<<<<
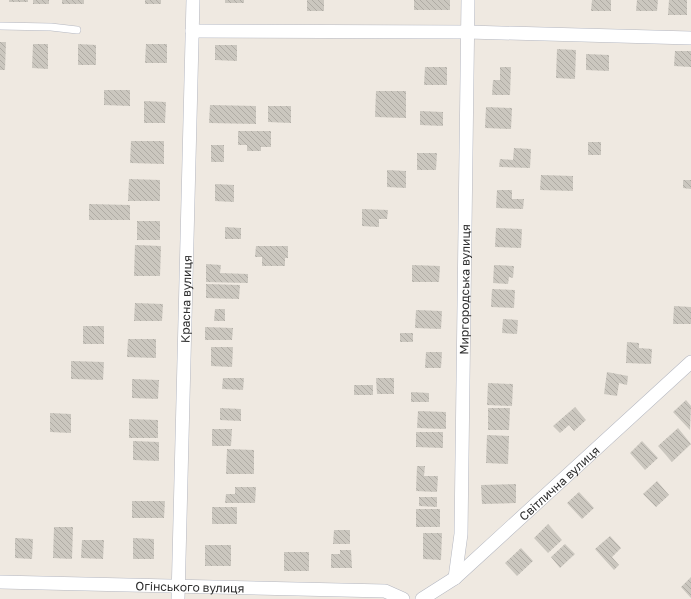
<svg xmlns="http://www.w3.org/2000/svg" width="691" height="599" viewBox="0 0 691 599" font-family="'Golos Text',sans-serif">
<defs>
<pattern id="building-back-hatch" width="6" height="6" patternUnits="userSpaceOnUse"><rect width="6" height="6" fill="#cbc7bf"/><path d="M-1 5l2 2M0 0l6 6M5-1l2 2" fill="none" stroke="#afaba4"/></pattern>
</defs>
<rect width="100%" height="100%" fill="#efe9e1"/>
<path fill="url(#building-back-hatch)" d="M9,0H28V2H9Z
M33,0H49V4H33Z
M62,0H84V4H62Z
M145,0H161V4H145Z
M225,0H244V3H225Z
M307,0H324V11H307Z
M414,0H450V10H414Z
M592,0H611V11H591Z
M637,0H658L657,11H636Z
M669,0H687V15H668Z
M0,42H6L5,70H0Z
M33,44H48V69L32,68Z
M78,44L96,45V65H78Z
M146,44H167V63H145Z
M215,45H237V61L215,60Z
M557,49L576,50L575,79L556,78Z
M675,51H691V67L674,66Z
M586,54L609,55V71L586,70Z
M425,67H447V85H424Z
M500,67H511L510,95H492L493,80H500Z
M104,90H130V106L104,105Z
M376,91H406V118L375,117Z
M144,101L166,102L165,123H144Z
M210,105L256,106V124L209,123Z
M268,106H291V123L268,122Z
M486,107L512,108L511,129L485,128Z
M420,111L443,112V126L420,125Z
M238,131H271V147H261V151H247V145H238Z
M131,141H164V164L130,163Z
M588,142H601V155H588Z
M211,145H224V162H211Z
M514,148L531,149L530,168L499,167L500,159L513,160Z
M417,153H437L436,170H417Z
M387,170L406,171V188L387,187Z
M541,175L573,176V191L540,190Z
M129,179L160,180V201H128Z
M683,180H691V189L683,188Z
M215,184L234,185V202L215,201Z
M497,190H512V199H524L523,209L496,208Z
M89,204L130,205V220H89Z
M362,209L388,210L387,219H379V227L362,226Z
M137,221H160V240H137Z
M225,227L241,228V239H225Z
M496,228L522,229L521,248L495,247Z
M135,245L161,246L160,276H134Z
M256,246H288V258H285V266H262V257H255Z
M206,264L221,265L220,273L248,274V283L206,282Z
M412,265L440,266L439,282H412Z
M494,265L514,266L513,278L509,277L508,284L493,283Z
M206,284L240,285L239,299L206,298Z
M492,289L515,290L514,308L491,307Z
M135,303L163,304L162,321H134Z
M674,306L691,307V324H673Z
M215,309H225V321H214Z
M416,310L442,311L441,329L415,328Z
M503,319L518,320L517,334L502,333Z
M83,326H104V344H83Z
M205,327L233,328L232,340H205Z
M400,333H413V342H400Z
M128,339H156V358L127,357Z
M627,342L639,343V348L652,349L651,364L626,363Z
M211,347H233L232,367L211,366Z
M426,352H442L441,368H425Z
M71,361L104,362L103,380L71,379Z
M607,372L628,376L627,385L619,383L617,396L604,394Z
M223,378H244L243,390L222,389Z
M376,378H394V394H377Z
M132,379L159,380L158,399L132,398Z
M488,383L513,384L512,406L487,405Z
M354,385H373V395H354Z
M411,392L429,393V402H411Z
M686,400L691,406L690,430L673,412Z
M575,407L586,420L574,431L569,425L560,433L553,426Z
M220,408L241,409V421L220,420Z
M488,408H510L509,430H488Z
M418,411L446,412V429L417,428Z
M50,413L71,414V433L50,432Z
M129,419L158,420V438H129Z
M678,428L691,444L672,462L658,446Z
M212,429H232L231,446H212Z
M416,432H443V448L416,447Z
M487,435L509,436L508,464L486,463Z
M133,441L159,442V461L133,460Z
M642,441L658,458L645,470L630,453Z
M227,449L254,450V474H226Z
M417,466H425L424,476H438L437,492L416,491Z
M657,481L669,495L656,507L643,494Z
M516,484V503L482,504L481,485Z
M235,487H256L255,503H225L226,494H235Z
M579,492L594,508L582,519L567,503Z
M419,497H437V507L419,506Z
M132,501H165L164,518H132Z
M212,507H237V524H212Z
M416,509H440V527H416Z
M548,524L562,540L548,553L534,538Z
M54,527H73L72,559L53,558Z
M334,530H350V544H333Z
M423,533H442L441,560L423,559Z
M610,536L621,548L612,557L619,565L614,570L595,549Z
M15,538L33,539L32,559L15,558Z
M133,538L154,539V559H133Z
M82,540H104L103,559L81,558Z
M565,544L575,554L560,568L551,557Z
M205,545H231V566H205Z
M521,548L533,561L517,576L505,563Z
M340,550H351L352,568H331V554H340Z
M284,552H309V571H284Z
M691,577V598L681,587Z"/>
<g fill="none" stroke-linecap="round" stroke-linejoin="round">
<defs>
<path id="service" d="M0,26L51,27L77,30"/>
<g id="minor">
<path d="M192,31L468,32L691,38"/>
<path id="s1" d="M455,578L461,534L468,0"/>
<path id="s2" d="M0,582L385,591L403,599"/>
<path id="s3" d="M178,599L193,0"/>
<path id="s4" d="M422,599L455,578L691,362"/>
</g>
</defs>
<use href="#service" stroke="#b4b7c1" stroke-width="8"/>
<use href="#minor" stroke="#b4b7c1" stroke-width="14"/>
<use href="#service" stroke="#fff" stroke-width="7"/>
<use href="#minor" stroke="#fff" stroke-width="13"/>
</g>
<g text-anchor="middle" dominant-baseline="central" stroke-width="3" stroke-linejoin="round" paint-order="stroke">
<g font-size="12" fill="#2e2e2e" stroke="#fff">
<text stroke="none"><textPath href="#s1" startOffset="289">Миргородська вулиця</textPath></text>
<text stroke="none"><textPath href="#s3" startOffset="300">Красна вулиця</textPath></text>
<text stroke="none"><textPath href="#s4" startOffset="180">Світлична вулиця</textPath></text>
<text stroke="none"><textPath href="#s2" startOffset="190">Огінського вулиця</textPath></text>
</g>
</g>
</svg>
>>>>
_Task requirements_. Repeat the listing in full and to the letter, excluding every image.

_Result of the task_.
<svg xmlns="http://www.w3.org/2000/svg" width="691" height="599" viewBox="0 0 691 599" font-family="'Golos Text',sans-serif">
<defs>
<pattern id="building-back-hatch" width="6" height="6" patternUnits="userSpaceOnUse"><rect width="6" height="6" fill="#cbc7bf"/><path d="M-1 5l2 2M0 0l6 6M5-1l2 2" fill="none" stroke="#afaba4"/></pattern>
</defs>
<rect width="100%" height="100%" fill="#efe9e1"/>
<path fill="url(#building-back-hatch)" d="M9,0H28V2H9Z
M33,0H49V4H33Z
M62,0H84V4H62Z
M145,0H161V4H145Z
M225,0H244V3H225Z
M307,0H324V11H307Z
M414,0H450V10H414Z
M592,0H611V11H591Z
M637,0H658L657,11H636Z
M669,0H687V15H668Z
M0,42H6L5,70H0Z
M33,44H48V69L32,68Z
M78,44L96,45V65H78Z
M146,44H167V63H145Z
M215,45H237V61L215,60Z
M557,49L576,50L575,79L556,78Z
M675,51H691V67L674,66Z
M586,54L609,55V71L586,70Z
M425,67H447V85H424Z
M500,67H511L510,95H492L493,80H500Z
M104,90H130V106L104,105Z
M376,91H406V118L375,117Z
M144,101L166,102L165,123H144Z
M210,105L256,106V124L209,123Z
M268,106H291V123L268,122Z
M486,107L512,108L511,129L485,128Z
M420,111L443,112V126L420,125Z
M238,131H271V147H261V151H247V145H238Z
M131,141H164V164L130,163Z
M588,142H601V155H588Z
M211,145H224V162H211Z
M514,148L531,149L530,168L499,167L500,159L513,160Z
M417,153H437L436,170H417Z
M387,170L406,171V188L387,187Z
M541,175L573,176V191L540,190Z
M129,179L160,180V201H128Z
M683,180H691V189L683,188Z
M215,184L234,185V202L215,201Z
M497,190H512V199H524L523,209L496,208Z
M89,204L130,205V220H89Z
M362,209L388,210L387,219H379V227L362,226Z
M137,221H160V240H137Z
M225,227L241,228V239H225Z
M496,228L522,229L521,248L495,247Z
M135,245L161,246L160,276H134Z
M256,246H288V258H285V266H262V257H255Z
M206,264L221,265L220,273L248,274V283L206,282Z
M412,265L440,266L439,282H412Z
M494,265L514,266L513,278L509,277L508,284L493,283Z
M206,284L240,285L239,299L206,298Z
M492,289L515,290L514,308L491,307Z
M135,303L163,304L162,321H134Z
M674,306L691,307V324H673Z
M215,309H225V321H214Z
M416,310L442,311L441,329L415,328Z
M503,319L518,320L517,334L502,333Z
M83,326H104V344H83Z
M205,327L233,328L232,340H205Z
M400,333H413V342H400Z
M128,339H156V358L127,357Z
M627,342L639,343V348L652,349L651,364L626,363Z
M211,347H233L232,367L211,366Z
M426,352H442L441,368H425Z
M71,361L104,362L103,380L71,379Z
M607,372L628,376L627,385L619,383L617,396L604,394Z
M223,378H244L243,390L222,389Z
M376,378H394V394H377Z
M132,379L159,380L158,399L132,398Z
M488,383L513,384L512,406L487,405Z
M354,385H373V395H354Z
M411,392L429,393V402H411Z
M686,400L691,406L690,430L673,412Z
M575,407L586,420L574,431L569,425L560,433L553,426Z
M220,408L241,409V421L220,420Z
M488,408H510L509,430H488Z
M418,411L446,412V429L417,428Z
M50,413L71,414V433L50,432Z
M129,419L158,420V438H129Z
M678,428L691,444L672,462L658,446Z
M212,429H232L231,446H212Z
M416,432H443V448L416,447Z
M487,435L509,436L508,464L486,463Z
M133,441L159,442V461L133,460Z
M642,441L658,458L645,470L630,453Z
M227,449L254,450V474H226Z
M417,466H425L424,476H438L437,492L416,491Z
M657,481L669,495L656,507L643,494Z
M516,484V503L482,504L481,485Z
M235,487H256L255,503H225L226,494H235Z
M579,492L594,508L582,519L567,503Z
M419,497H437V507L419,506Z
M132,501H165L164,518H132Z
M212,507H237V524H212Z
M416,509H440V527H416Z
M548,524L562,540L548,553L534,538Z
M54,527H73L72,559L53,558Z
M334,530H350V544H333Z
M423,533H442L441,560L423,559Z
M610,536L621,548L612,557L619,565L614,570L595,549Z
M15,538L33,539L32,559L15,558Z
M133,538L154,539V559H133Z
M82,540H104L103,559L81,558Z
M565,544L575,554L560,568L551,557Z
M205,545H231V566H205Z
M521,548L533,561L517,576L505,563Z
M340,550H351L352,568H331V554H340Z
M284,552H309V571H284Z
M691,577V598L681,587Z"/>
<g fill="none" stroke-linecap="round" stroke-linejoin="round">
<defs>
<path id="service" d="M0,26L51,27L77,30"/>
<g id="minor">
<path d="M192,31L468,32L691,38"/>
<path id="s1" d="M455,578L461,534L468,0"/>
<path id="s2" d="M0,582L385,591L403,599"/>
<path id="s3" d="M178,599L193,0"/>
<path id="s4" d="M422,599L455,578L691,362"/>
</g>
</defs>
<use href="#service" stroke="#b4b7c1" stroke-width="8"/>
<use href="#minor" stroke="#b4b7c1" stroke-width="14"/>
<use href="#service" stroke="#fff" stroke-width="7"/>
<use href="#minor" stroke="#fff" stroke-width="13"/>
</g>
<g text-anchor="middle" dominant-baseline="central" stroke-width="3" stroke-linejoin="round" paint-order="stroke">
<g font-size="12" fill="#2e2e2e" stroke="#fff">
<text stroke="none"><textPath href="#s1" startOffset="289">Миргородська вулиця</textPath></text>
<text stroke="none"><textPath href="#s3" startOffset="300">Красна вулиця</textPath></text>
<text stroke="none"><textPath href="#s4" startOffset="180">Світлична вулиця</textPath></text>
<text stroke="none"><textPath href="#s2" startOffset="190">Огінського вулиця</textPath></text>
</g>
</g>
</svg>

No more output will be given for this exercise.